One of the reasons I haven't posted much of anything on the Israeli protest movement is that I can't quite figure out what to think of it. As a former longtime resident of a semi-unsustainable but socially-cohesive and programmatically and financially generous kibbutz, my heart is with the demonstrators. But as a former resident of a semi-unsustainable but socially-cohesive and programmatically and financially generous kibbutz, my head is not with the demonstrators, but with the people who wrenched the Israeli economy away from the socialists (who allowed, among other things, the kibbutz movement to slowly wither away, by refusing to adapt to reality) and built a vibrant, technology-driven, free-market state that today has an extremely low unemployment rate and a very healthy export culture.
On the other other hand, I know from friends that life, even for people with good jobs, is atrociously expensive in Israel. And I know that the gap between the rich and poor is widening in a way that would have broken Ben-Gurion's ascetic heart (and would have made Ber Borochov throw up in his borscht.) Mainly right now I'm reading (I'm waiting, in particular, to read more of what Abu Muqawama has to say about his visit to the tents) and hoping to get back there sometime soon. I'll also post from time-to-time interesting observations about the demonstrators, such as this one, from Nadav Eyal:
The demonstrators, then, are not just "sushi eaters" from Tel Aviv, as one Likud politician called them; they are middle-class Israelis -- taxi drivers, doctors, and mothers who are angry about a variety of issues, including working hours, the rising cost of living, and the growing gap between rich and poor. Since the 1970s, Israel has experienced extensive deregulation and privatization, shifting from a welfare state with relatively controlled market prices to a free market focused on encouraging competition.

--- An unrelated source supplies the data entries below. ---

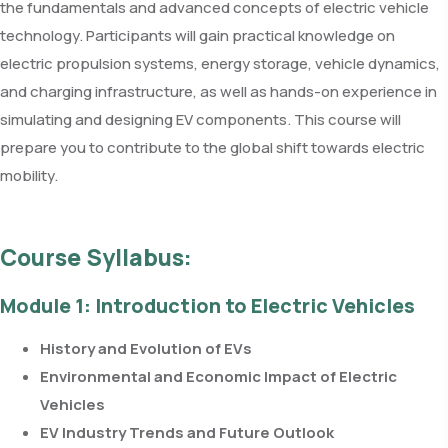
the fundamentals and advanced concepts of electric vehicle
technology. Participants will gain practical knowledge on
electric propulsion systems, energy storage, vehicle dynamics,
and charging infrastructure, as well as hands-on experience in
simulating and designing EV components. This course will
prepare you to contribute to the global shift towards electric
mobility.
Course Syllabus:
Module 1: Introduction to Electric Vehicles
History and Evolution of EVs
Environmental and Economic Impact of Electric
Vehicles
EV Industry Trends and Future Outlook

This shift has ostensibly strengthened Israel's economy. Most recently, Israel emerged from the global economic crisis relatively unscathed, and, according to the Bank of Israel, boasts 4.8 percent growth and six percent unemployment this year. But economic success has contributed to inequality, creating unprecedented wealth for some yet failing to benefit the middle class. According to Meitav Investment House, a respected financial firm in Israel, the price of groceries has risen 16 percent since 2007 and the cost of fuel has risen 19 percent. Deregulation has allowed cartels and monopolies to stifle competition in many sectors. For example, two large manufacturers control the baby formula market in Israel. When they raised prices earlier this year, the cost for baby formula rose by 15 percent nationwide, outraging consumers. Thanks to artificial pricing set by the government, olive oil is more expensive in Israel than in the United Kingdom, despite the fact that olives are grown in Israel. And many argue that privatization has led the government to neglect social services such as public transportation, education, and health.